Email Path (Optional):
email

Name Path (Optional):
name

Scopes:
openid profile email

It is important that Identifier Path is set to email. This setup will not work using the default sub path.

Internal DNS Resolution

The Pangolin container must be able to resolve the Dex hostname internally. This helps avoid hairpin NAT or internal DNS resolution issues when Pangolin attempts to reach Dex through its public domain during the OIDC token exchange.

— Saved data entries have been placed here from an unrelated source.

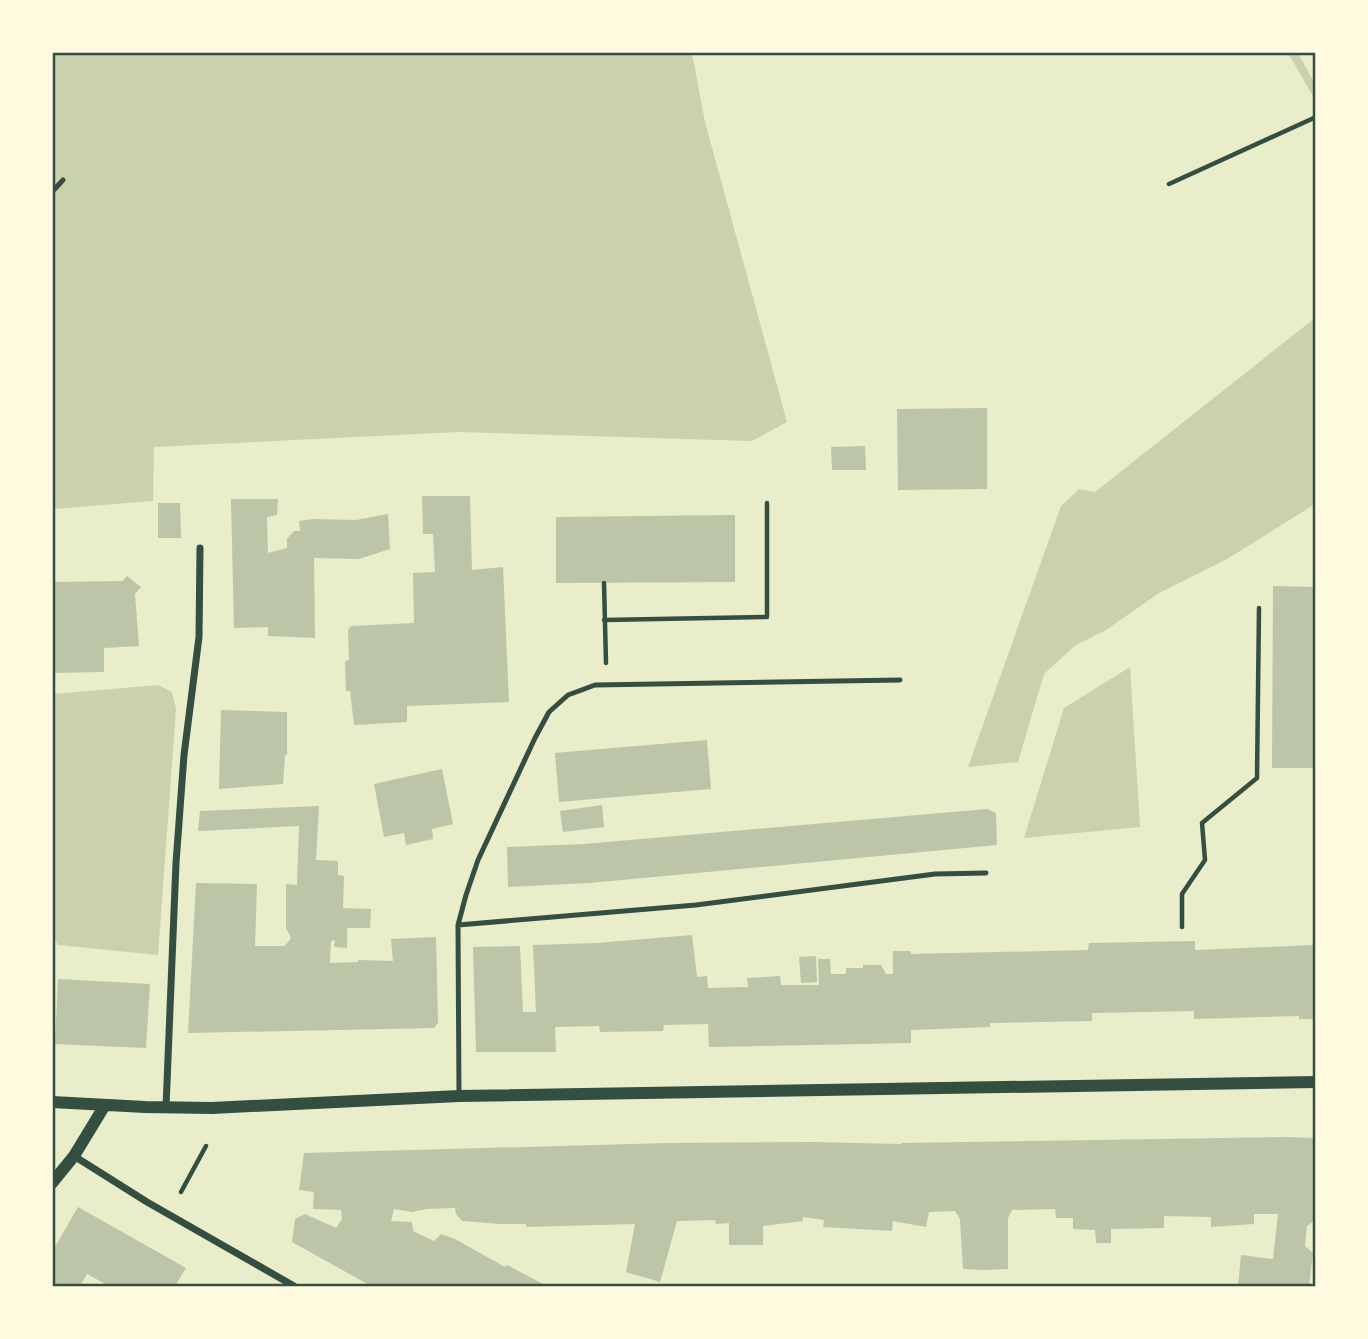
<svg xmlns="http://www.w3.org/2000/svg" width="1368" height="1339" font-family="'Source Serif 4',serif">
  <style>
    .green { fill: #cad2ad }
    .building { fill: #bcc5a7 }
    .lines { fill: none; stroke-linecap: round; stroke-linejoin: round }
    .path { stroke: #344e41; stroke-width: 4.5 }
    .service { stroke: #344e41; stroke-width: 5 }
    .minor { stroke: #344e41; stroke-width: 7 }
    .tertiary { stroke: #344e41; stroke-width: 12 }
    .neatline { fill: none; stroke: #344e41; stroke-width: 2.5 }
  </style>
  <rect width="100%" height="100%" fill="#e9edc9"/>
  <!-- green -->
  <path class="green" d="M 52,53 L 692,53 L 705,122 L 787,422 L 752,441 L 459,432 L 154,447 L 153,501 L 53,509 Z
    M 1288,53 L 1298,53 L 1315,84 L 1315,100 Z
    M 1315,318 L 1315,504 L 1227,559 L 1159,593 L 1106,630 L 1076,645 L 1044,674 L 1018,762 L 968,767 L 1061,506 L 1079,489 L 1095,492 Z
    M 1130,667 L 1140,827 L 1024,838 L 1064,708 Z
    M 158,685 L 172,692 L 176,709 L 158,955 L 58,945 L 52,933 L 53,694 Z"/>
  <!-- building -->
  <path class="building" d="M 987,408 L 987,489 L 898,490 L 897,409 Z
    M 865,446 L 866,470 L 832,470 L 831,447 Z
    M 422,496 L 470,496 L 472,570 L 503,567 L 509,702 L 407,706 L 407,722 L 354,725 L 350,691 L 346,691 L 345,661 L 349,660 L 348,630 L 351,626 L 414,623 L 413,573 L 435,572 L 433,534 L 423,534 Z
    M 231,499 L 278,499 L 277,515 L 267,517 L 268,553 L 287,548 L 287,539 L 294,531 L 300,531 L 299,521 L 313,519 L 356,520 L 388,514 L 390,549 L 359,559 L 314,558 L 315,638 L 268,636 L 268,627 L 234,628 Z
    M 158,503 L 180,503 L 181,538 L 158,538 Z
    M 735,515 L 735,582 L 556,583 L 556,517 Z
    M 127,576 L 141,587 L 135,594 L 139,646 L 104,648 L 104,672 L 52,673 L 52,582 L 123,581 Z
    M 1273,586 L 1315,587 L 1315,768 L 1272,768 Z
    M 221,710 L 287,712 L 287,755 L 285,755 L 283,784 L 219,789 Z
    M 707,740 L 711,789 L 559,802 L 555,753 Z
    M 442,769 L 453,824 L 432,829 L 433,839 L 406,845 L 404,833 L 384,837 L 374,784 Z
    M 602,805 L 604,827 L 563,832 L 560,811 Z
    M 319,806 L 316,860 L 338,861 L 338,875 L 344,876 L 343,908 L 371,909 L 370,928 L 347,928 L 347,948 L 334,947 L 335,940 L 331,941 L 330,963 L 358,962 L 358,960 L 393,961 L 391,939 L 436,937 L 438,1023 L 434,1028 L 188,1033 L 196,883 L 257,884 L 255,946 L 285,946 L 291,938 L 286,928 L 286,884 L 297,885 L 299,826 L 198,831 L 200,811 Z
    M 987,809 L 996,813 L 997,845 L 589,883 L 508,887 L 507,847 L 584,844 Z
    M 692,935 L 697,977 L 707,976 L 708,988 L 748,987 L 747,978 L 764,977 L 780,976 L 781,985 L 819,985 L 818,959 L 830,959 L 831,974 L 846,974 L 846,968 L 863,968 L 863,965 L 881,965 L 886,974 L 893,974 L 893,951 L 910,951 L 911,954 L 1088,950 L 1089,943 L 1195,941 L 1195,950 L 1315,945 L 1315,1019 L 1299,1019 L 1299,1016 L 1194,1019 L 1194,1011 L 1092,1013 L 1092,1021 L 990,1023 L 990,1027 L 911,1030 L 911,1043 L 709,1047 L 708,1024 L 664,1025 L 663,1031 L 600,1032 L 599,1026 L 555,1027 L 556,1052 L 476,1052 L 473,947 L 520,946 L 523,1012 L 536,1012 L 533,945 L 597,943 Z
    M 816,956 L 817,982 L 801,983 L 799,957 Z
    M 58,979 L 150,984 L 146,1048 L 55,1044 Z
    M 1286,1137 L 1315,1138 L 1315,1220 L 1307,1226 L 1305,1246 L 1313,1253 L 1309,1286 L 1238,1286 L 1241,1255 L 1273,1259 L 1278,1214 L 1254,1214 L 1254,1224 L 1211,1227 L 1211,1217 L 1164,1216 L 1164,1228 L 1111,1229 L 1111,1243 L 1096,1243 L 1095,1230 L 1073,1229 L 1073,1218 L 1056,1218 L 1055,1209 L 1012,1210 L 1008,1218 L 1008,1269 L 985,1270 L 963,1269 L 960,1219 L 955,1211 L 929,1212 L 926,1227 L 893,1221 L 892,1231 L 823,1227 L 824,1220 L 803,1217 L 803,1221 L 763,1226 L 763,1245 L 729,1245 L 729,1223 L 716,1224 L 715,1220 L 677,1221 L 660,1282 L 626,1272 L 635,1224 L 526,1227 L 526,1224 L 501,1224 L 462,1221 L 456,1214 L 455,1208 L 427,1209 L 412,1212 L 394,1209 L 391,1221 L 412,1222 L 413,1231 L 434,1241 L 441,1234 L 455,1239 L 505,1267 L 507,1265 L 547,1286 L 371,1286 L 292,1242 L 295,1219 L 305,1214 L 336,1228 L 342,1219 L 341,1210 L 313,1209 L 314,1192 L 299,1190 L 304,1153 L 667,1143 L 813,1142 L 901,1144 L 901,1143 Z
    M 78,1207 L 186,1268 L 175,1286 L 109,1286 L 87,1274 L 80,1286 L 52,1286 L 52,1252 Z"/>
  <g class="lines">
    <!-- path -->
    <path class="path" d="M 1169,184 L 1316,117
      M 604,583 L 606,663
      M 604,620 L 767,617 L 767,503
      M 1182,927 L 1182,894 L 1205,860 L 1202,823 L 1257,778 L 1259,608
      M 181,1192 L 206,1146"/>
    <!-- service -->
    <path class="service" d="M 52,192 L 63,180
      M 458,925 L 696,905 L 935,874 L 986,873
      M 459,1096 L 458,925 L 466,895 L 478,860 L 535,738 L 549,712 L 568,695 L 595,685 L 900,680"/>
    <!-- minor -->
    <path class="minor" d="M 166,1107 L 176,863 L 184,755 L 199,637 L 200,548
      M 74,1156 L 147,1202 L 294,1286"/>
    <!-- tertiary -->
    <path class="tertiary" d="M 52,1102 L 145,1107 L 212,1108 L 459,1096 L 1316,1082
      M 52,1183 L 74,1156 L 105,1105"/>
  </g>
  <!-- border -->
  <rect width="1368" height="1339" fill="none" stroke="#fefae0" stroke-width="108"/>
  <rect x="54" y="54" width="1260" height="1231" class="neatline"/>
</svg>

Add this to the Pangolin service in compose.yml:

extra_hosts:
  - "dex.example.com:192.168.100.10"

Replace 192.168.100.10 with the internal IP address of the Traefik host. You can use Tailscale IP address if you want.

Verifying Dex Discovery

Verify the OIDC discovery endpoint:

https://dex.example.com/.well-known/openid-configuration

A working configuration should return endpoints similar to:

{
  "issuer": "https://dex.example.com",
  "authorization_endpoint": "https://dex.example.com/auth",
  "token_endpoint": "https://dex.example.com/token",
  "userinfo_endpoint": "https://dex.example.com/userinfo",
  "jwks_uri": "https://dex.example.com/keys"
}

Security Notes

It is normal for Dex to be publicly accessible.

OIDC providers are expected to expose endpoints such as:

/.well-known/openid-configuration
/auth
/token
/userinfo
/keys

Security is enforced through:

  • HTTPS
  • client secrets
  • redirect URI validation
  • signed JWT tokens
  • password hashing

Final Notes

Dex provides a lightweight and simple OIDC solution for self-hosted environments and works well with Pangolin once the DNS and claim mappings are configured correctly.